Just to be clear, I think I was, but I can try to be a little more. I think the Distributions.jl package could allow embedding a generic distribution, so that I can calculate quantities, numerically, without needing to specify the function that generates observations from that distribution, without needing to specify the log-likelihood function, etc.

For example, one could easily use the package to obtain the maximum likelihood estimates of any distribution. It is possible to implement, using closures and varargs functions, a generic fit function that takes any probability density function. A tuple of arbitrary size would be useful, as we would not know how many parameters of the probability density function that the function user would pass as an argument to the fit function.

Hence, regardless of what the probability density function is, fit could always find the maximum likelihood estimates. It is not necessary to analytically unravel the log-likelihood function, as it can be easily implemented in a generic way for any probability density function, including those that have not yet been created. At first, only for the univariate case.

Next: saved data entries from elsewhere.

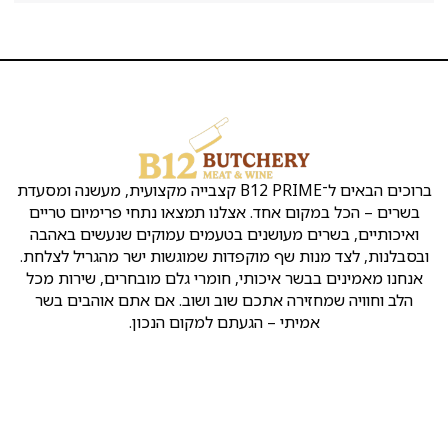
הקצבייה
שירות
שמרו
קצבייה
אטליז
ת
Copyright
ראש
בראש
העסק
על
ק
©
העין
העין
קשר
נו
כל
ברוכים הבאים ל־B12 PRIME קצבייה מקצועית, מעשנה ומסעדת
ן
הזכויות
אירועים
אטליזים
כתובת:
ו
שמורות
אחד. אצלנו תמצאו נתחי פרימיום טריים
ראש
בראש
לB12
מ
שלמה
העין
העין
מעושנים בטעמים עמוקים שנעשים באהבה
ד
המלך
ינ
שף מוקפדות שמוגשות ישר מהגריל לצלחת.
2
קצבייה
מסעדה
יו
איכותי, חומרי גלם מובחרים, שירות מכל
ראש
בראש
בשרית
ת
ה אתכם שוב ושוב. אם אתם אוהבים בשר
העין
העין
כשרה
ה
א
בראש
י – הגעתם למקום הנכון.
חנות
טלפון
:
ת
העין
בשר
ר
050-
פ
בראש
הזמנת
769-
ר
העין
בשר
00-
ט
אונליין
99
יו
חנות
ת
בשר
קצביה
קצביה:
ו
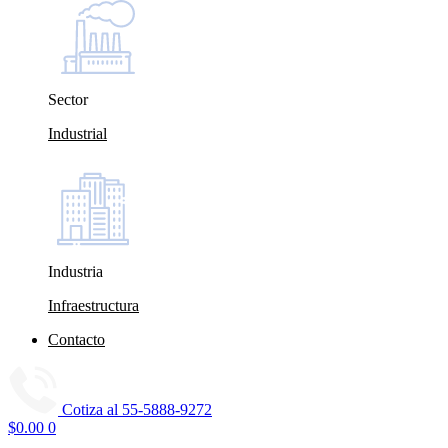
Sector
Industrial
Industria
Infraestructura
Contacto
Cotiza al
55-5888-9272
$
0.00
0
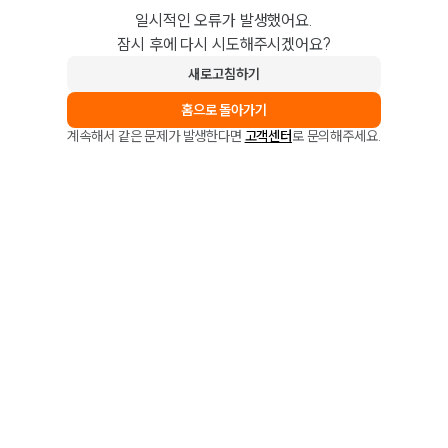
일시적인 오류가 발생했어요.
잠시 후에 다시 시도해주시겠어요?
새로고침하기
홈으로 돌아가기
계속해서 같은 문제가 발생한다면
고객센터
로 문의해주세요.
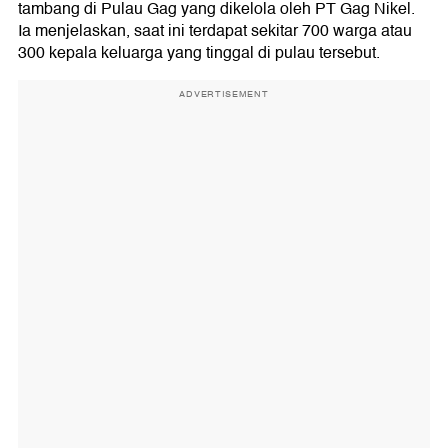
tambang di Pulau Gag yang dikelola oleh PT Gag Nikel.
Ia menjelaskan, saat ini terdapat sekitar 700 warga atau
300 kepala keluarga yang tinggal di pulau tersebut.
ADVERTISEMENT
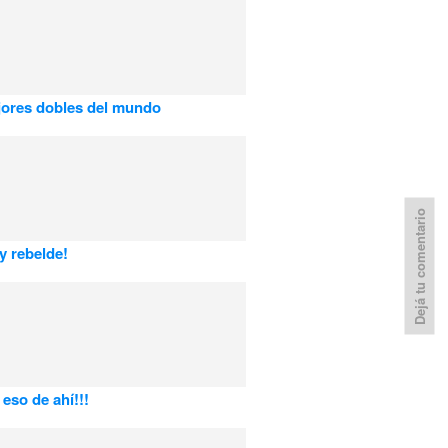
ores dobles del mundo
Dejá tu comentario
 rebelde!
eso de ahí!!!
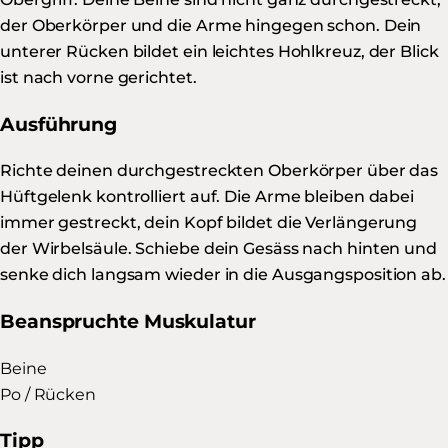
der Oberkörper und die Arme hingegen schon. Dein
unterer Rücken bildet ein leichtes Hohlkreuz, der Blick
ist nach vorne gerichtet.
Ausführung
Richte deinen durchgestreckten Oberkörper über das
Hüftgelenk kontrolliert auf. Die Arme bleiben dabei
immer gestreckt, dein Kopf bildet die Verlängerung
der Wirbelsäule. Schiebe dein Gesäss nach hinten und
senke dich langsam wieder in die Ausgangsposition ab.
Beanspruchte Muskulatur
Beine
Po / Rücken
Tipp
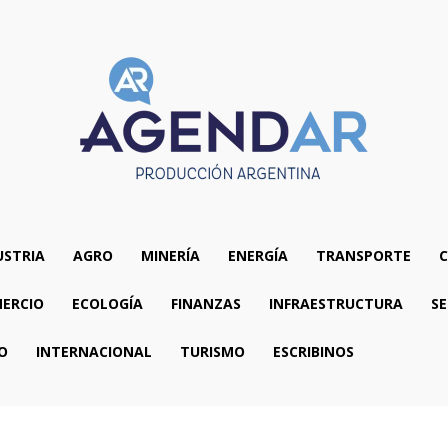
USTRIA
AGRO
MINERÍA
ENERGÍA
TRANSPORTE
C
ERCIO
ECOLOGÍA
FINANZAS
INFRAESTRUCTURA
SE
O
INTERNACIONAL
TURISMO
ESCRIBINOS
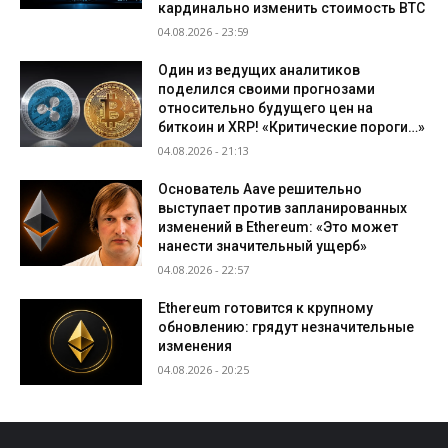
кардинально изменить стоимость BTC
04.08.2026 - 23:59
Один из ведущих аналитиков
поделился своими прогнозами
относительно будущего цен на
биткоин и XRP! «Критические пороги…»
04.08.2026 - 21:13
Основатель Aave решительно
выступает против запланированных
изменений в Ethereum: «Это может
нанести значительный ущерб»
04.08.2026 - 22:57
Ethereum готовится к крупному
обновлению: грядут незначительные
изменения
04.08.2026 - 20:25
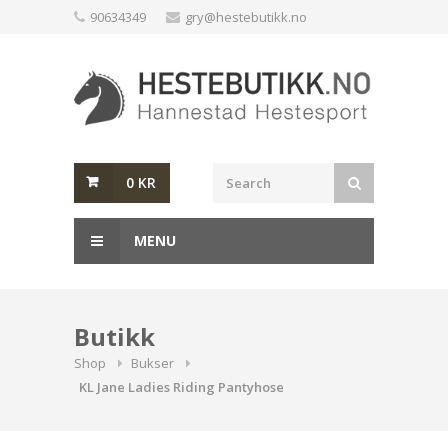
Skip
90634349
gry@hestebutikk.no
to
content
0
KR
MENU
Butikk
Shop
Bukser
KL Jane Ladies Riding Pantyhose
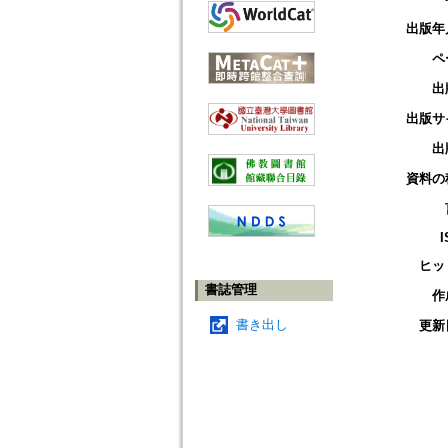
出版年
ペ
出
出版サ
出
資料の
I
ヒッ
書誌管理
作
書き出し
更新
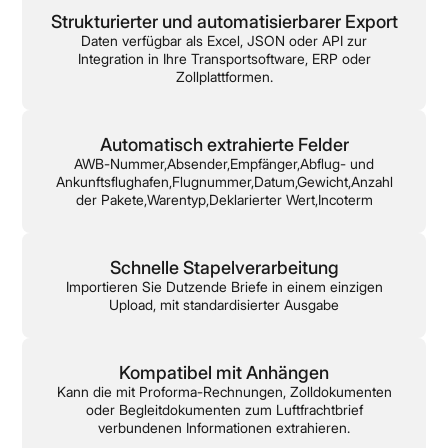
Strukturierter und automatisierbarer Export
Daten verfügbar als Excel, JSON oder API zur
Integration in Ihre Transportsoftware, ERP oder
Zollplattformen.
Automatisch extrahierte Felder
AWB-Nummer,Absender,Empfänger,Abflug- und
Ankunftsflughafen,Flugnummer,Datum,Gewicht,Anzahl
der Pakete,Warentyp,Deklarierter Wert,Incoterm
Schnelle Stapelverarbeitung
Importieren Sie Dutzende Briefe in einem einzigen
Upload, mit standardisierter Ausgabe
Kompatibel mit Anhängen
Kann die mit Proforma-Rechnungen, Zolldokumenten
oder Begleitdokumenten zum Luftfrachtbrief
verbundenen Informationen extrahieren.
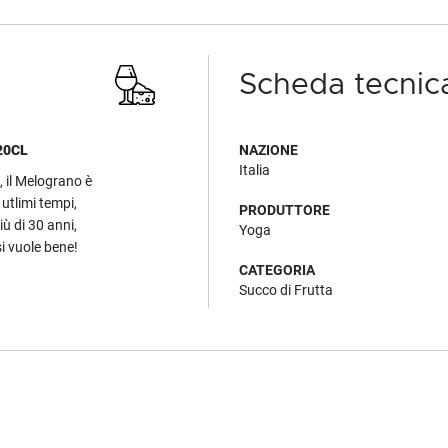
Scheda tecnic
20CL
NAZIONE
Italia
 il Melograno è
utlimi tempi,
PRODUTTORE
ù di 30 anni,
Yoga
i vuole bene!
CATEGORIA
Succo di Frutta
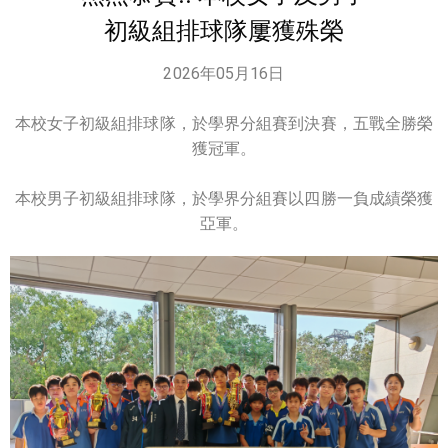
初級組排球隊屢獲殊榮
2026年05月16日
本校女子初級組排球隊，於學界分組賽到決賽，五戰全勝榮
獲冠軍。
本校男子初級組排球隊，於學界分組賽以四勝一負成績榮獲
亞軍。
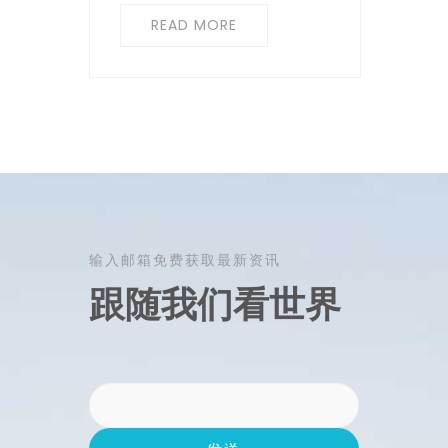
READ MORE
输入邮箱免费获取最新资讯
跟随我们看世界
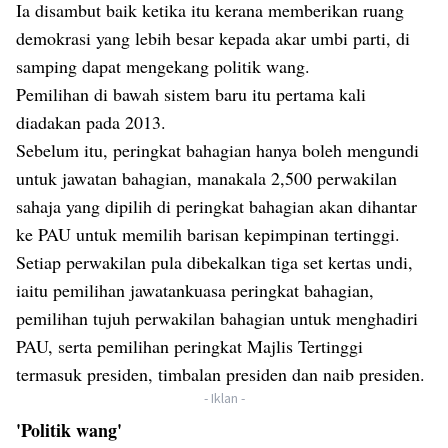
Ia disambut baik ketika itu kerana memberikan ruang
demokrasi yang lebih besar kepada akar umbi parti, di
samping dapat mengekang politik wang.
Pemilihan di bawah sistem baru itu pertama kali
diadakan pada 2013.
Sebelum itu, peringkat bahagian hanya boleh mengundi
untuk jawatan bahagian, manakala 2,500 perwakilan
sahaja yang dipilih di peringkat bahagian akan dihantar
ke PAU untuk memilih barisan kepimpinan tertinggi.
Setiap perwakilan pula dibekalkan tiga set kertas undi,
iaitu pemilihan jawatankuasa peringkat bahagian,
pemilihan tujuh perwakilan bahagian untuk menghadiri
PAU, serta pemilihan peringkat Majlis Tertinggi
termasuk presiden, timbalan presiden dan naib presiden.
- Iklan -
'Politik wang'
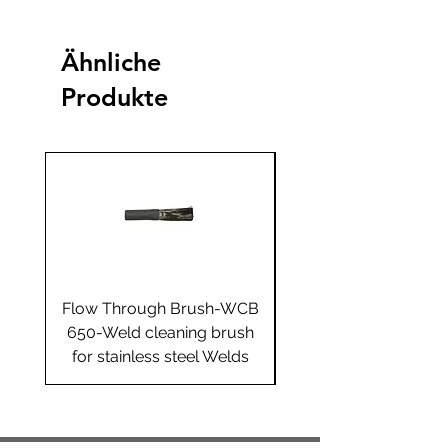
Ähnliche
Produkte
Flow Through Brush-WCB
Flow Through Brus
650-Weld cleaning brush
655-Weld cleaning 
for stainless steel Welds
for stainless steel 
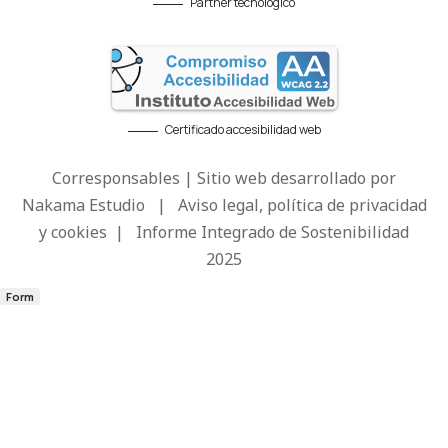
Partner tecnológico
Certificado accesibilidad web
Corresponsables | Sitio web desarrollado por
Nakama Estudio
|
Aviso legal, política de privacidad
y cookies
|
Informe Integrado de Sostenibilidad
2025
Form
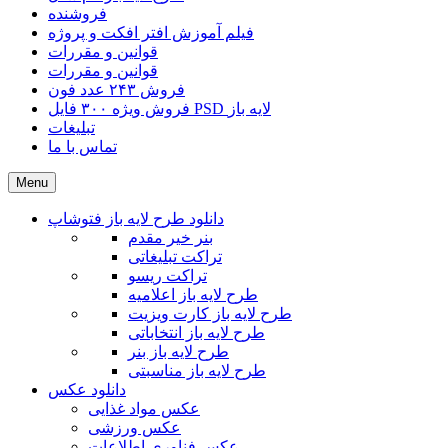
فروشنده
فیلم آموزش افتر افکت و پروژه
قوانین و مقررات
قوانین و مقررات
فروش ۲۴۳ عدد فون
فروش ویژه ۳۰۰ فایل PSD لایه باز
تبلیغات
تماس با ما
Menu
دانلود طرح لایه باز فتوشاپ
بنر خیر مقدم
تراکت تبلیغاتی
تراکت ریسو
طرح لایه باز اعلامیه
طرح لایه باز کارت ویزیت
طرح لایه باز انتخاباتی
طرح لایه باز بنر
طرح لایه باز مناسبتی
دانلود عکس
عکس مواد غذایی
عکس ورزشی
عکس فناوری اطلاعات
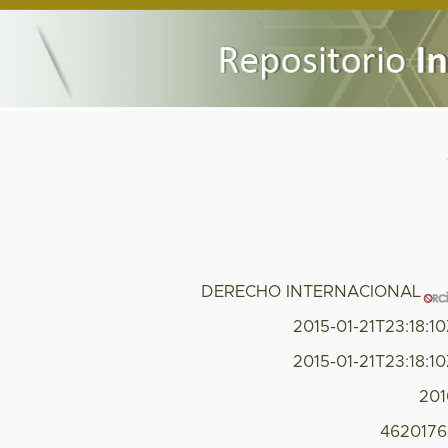
DERECHO INTERNACIONAL
2015-01-21T23:18:1
2015-01-21T23:18:1
201
4620176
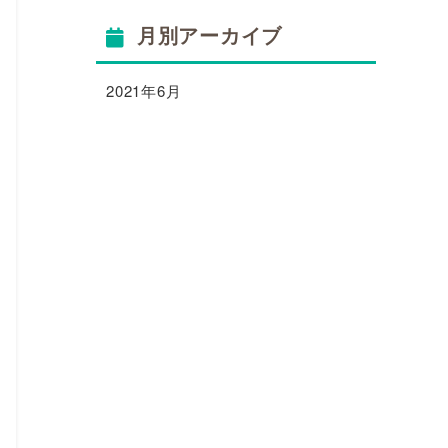
月別アーカイブ
2021年6月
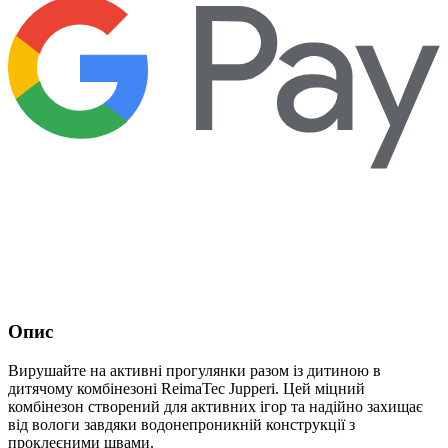
Опис
Вирушайте на активні прогулянки разом із дитиною в
дитячому комбінезоні ReimaTec Jupperi. Цей міцний
комбінезон створений для активних ігор та надійно захищає
від вологи завдяки водонепроникній конструкції з
проклеєними швами.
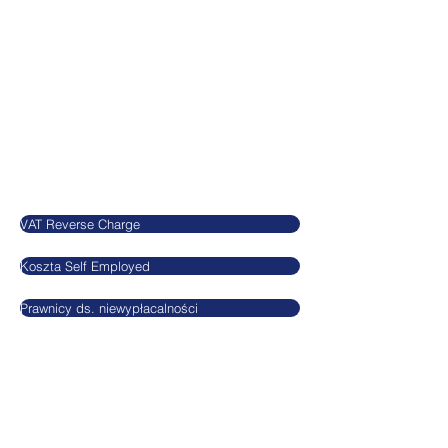
Basepoint Busiess Centre
Rivermead Drive
Swindon
SN5 7EX
United Kingdom
Blog
VAT Reverse Charge
Koszta Self Employed
Prawnicy ds. niewypłacalności
Informacje
Agnieszkatax Ltd.
CRN
10712095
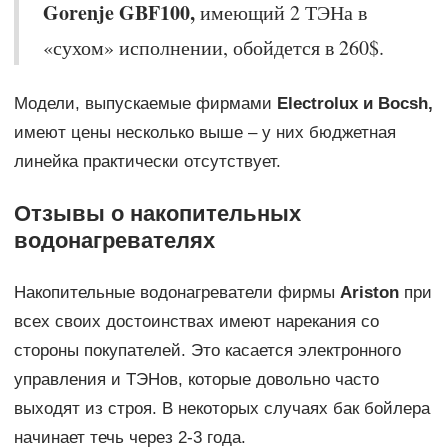
Gorenje
GBF100,
имеющий 2 ТЭНа в
«сухом» исполнении, обойдется в 260$.
Модели, выпускаемые фирмами
Electrolux и
Bocsh,
имеют цены несколько выше – у них бюджетная
линейка практически отсутствует.
Отзывы о накопительных
водонагревателях
Накопительные водонагреватели фирмы
Ariston
при
всех своих достоинствах имеют нарекания со
стороны покупателей. Это касается электронного
управления и ТЭНов, которые довольно часто
выходят из строя. В некоторых случаях бак бойлера
начинает течь через 2-3 года.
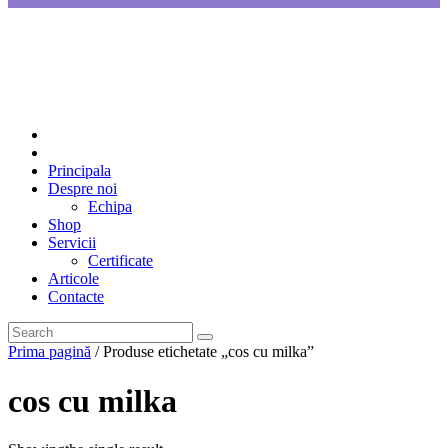
Principala
Despre noi
Echipa
Shop
Servicii
Certificate
Articole
Contacte
Prima pagină
/ Produse etichetate „cos cu milka”
cos cu milka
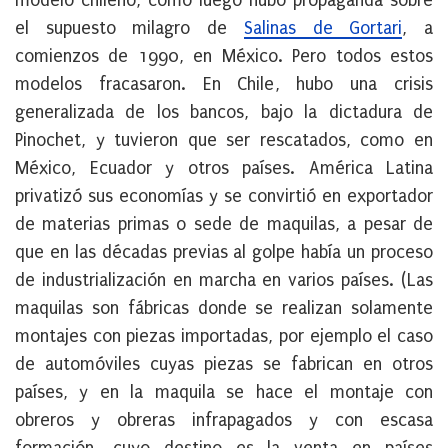
modelo chileno, como luego hubo propaganda sobre
el supuesto milagro de
Salinas de Gortari
, a
comienzos de 1990, en México. Pero todos estos
modelos fracasaron. En Chile, hubo una crisis
generalizada de los bancos, bajo la dictadura de
Pinochet, y tuvieron que ser rescatados, como en
México, Ecuador y otros países. América Latina
privatizó sus economías y se convirtió en exportador
de materias primas o sede de maquilas, a pesar de
que en las décadas previas al golpe había un proceso
de industrialización en marcha en varios países. (Las
maquilas son fábricas donde se realizan solamente
montajes con piezas importadas, por ejemplo el caso
de automóviles cuyas piezas se fabrican en otros
países, y en la maquila se hace el montaje con
obreros y obreras infrapagados y con escasa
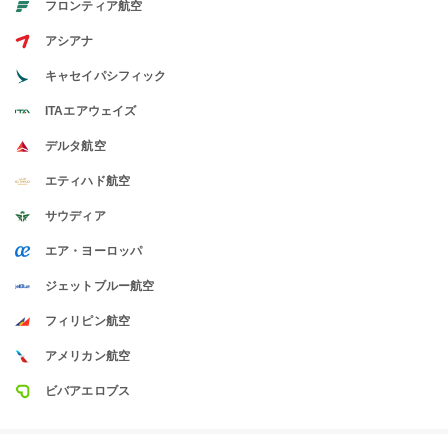
フロンティア航空
アシアナ
キャセイパシフィック
ITAエアウェイズ
デルタ航空
エティハド航空
サウディア
エア・ヨーロッパ
ジェットブルー航空
フィリピン航空
アメリカン航空
ビバアエロブス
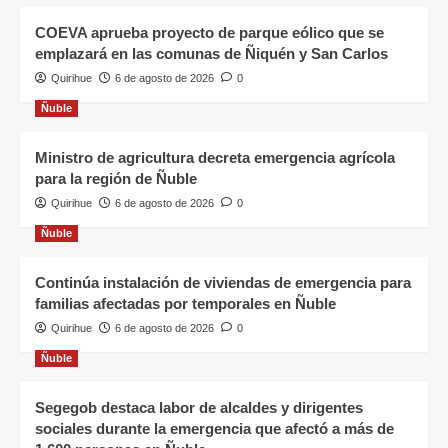
COEVA aprueba proyecto de parque eólico que se
emplazará en las comunas de Ñiquén y San Carlos
Quirihue
6 de agosto de 2026
0
Ñuble
Ministro de agricultura decreta emergencia agrícola
para la región de Ñuble
Quirihue
6 de agosto de 2026
0
Ñuble
Continúa instalación de viviendas de emergencia para
familias afectadas por temporales en Ñuble
Quirihue
6 de agosto de 2026
0
Ñuble
Segegob destaca labor de alcaldes y dirigentes
sociales durante la emergencia que afectó a más de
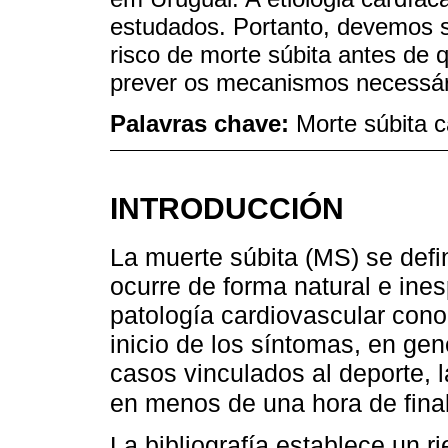
estudados. Portanto, devemos s
risco de morte súbita antes de 
prever os mecanismos necessári
Palavras chave:
Morte súbita c
INTRODUCCIÓN
La muerte súbita (MS) se def
ocurre de forma natural e ine
patología cardiovascular cono
inicio de los síntomas, en ge
casos vinculados al deporte, l
en menos de una hora de fina
La bibliografía establece un 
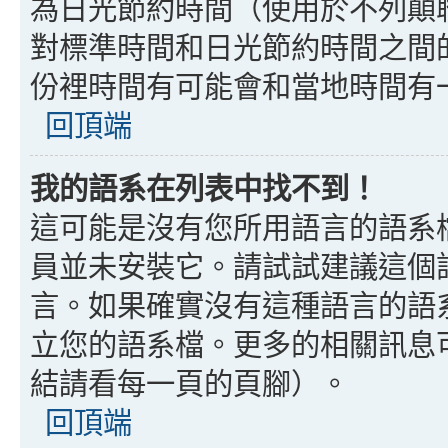
為日光節約時間（使用於不列顛
對標準時間和日光節約時間之間
份裡時間有可能會和當地時間有
回頂端
我的語系在列表中找不到！
這可能是沒有您所用語言的語系
員並未安裝它。請試試建議這個
言。如果確實沒有這種語言的語
立您的語系檔。更多的相關訊息可以
結請看每一頁的頁腳）。
回頂端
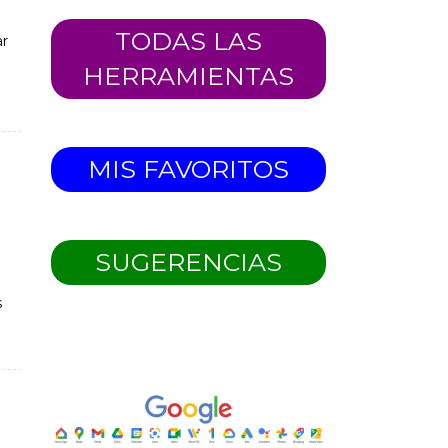
TODAS LAS
ar
HERRAMIENTAS
MIS FAVORITOS
SUGERENCIAS
s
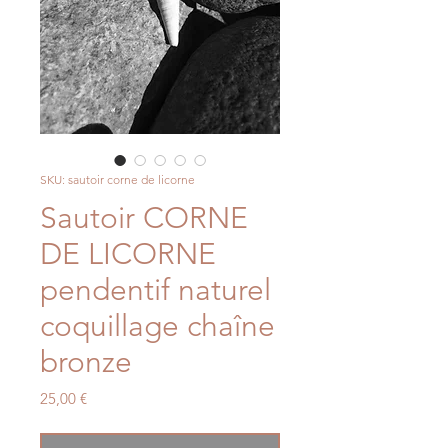
SKU: sautoir corne de licorne
Sautoir CORNE
DE LICORNE
pendentif naturel
coquillage chaîne
bronze
Price
25,00 €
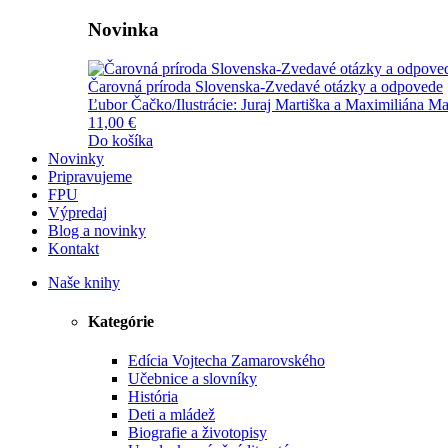
Novinka
Čarovná príroda Slovenska-Zvedavé otázky a odpovede
Ľubor Čačko/Ilustrácie: Juraj Martiška a Maximiliána Ma
11,00 €
Do košíka
Novinky
Pripravujeme
FPU
Výpredaj
Blog a novinky
Kontakt
Naše knihy
Kategórie
Edícia Vojtecha Zamarovského
Učebnice a slovníky
História
Deti a mládež
Biografie a životopisy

The Box-Muller and Polar method are great for generating normal observations. They are exact methods, which make use of transformations of random variables. Random variable functions are random variables with a specific probability distribution. In the case of Box-Muller and the Polar method, the transformations lead to functions of random variables that have a Normal distribution. It would make no sense, computationally, for someone to use the method of acceptance and rejection to generate observations of a random variable with Normal distribution. The accept and reject method works for any distribution, but would be costly (unnecessary) to generate normal observations.

However, it is possible, regardless of who the distribution is, to implement a function that takes any probability function or probability density function, and thus generates observations from that distribution. You can do this, generalizing even to receive functions from univariate distributions that are yet to be discovered. Who would use this function would only specify the density or probability function and would pass to the function that would implement the method of acceptance and rejection.

Hence, if the Distributions.jl library also had some more generic method to generate observations (for the univariate case it would be very useful) for any distribution, such as the accept and reject method, it would be something very interesting, as it would be possible to generate for any distribution of univariate probability.

I will end this thread with @baggepinnen’s suggestion which seems to be the most convenient for my question. If eventually I come to do something along these lines, I will return here at some point.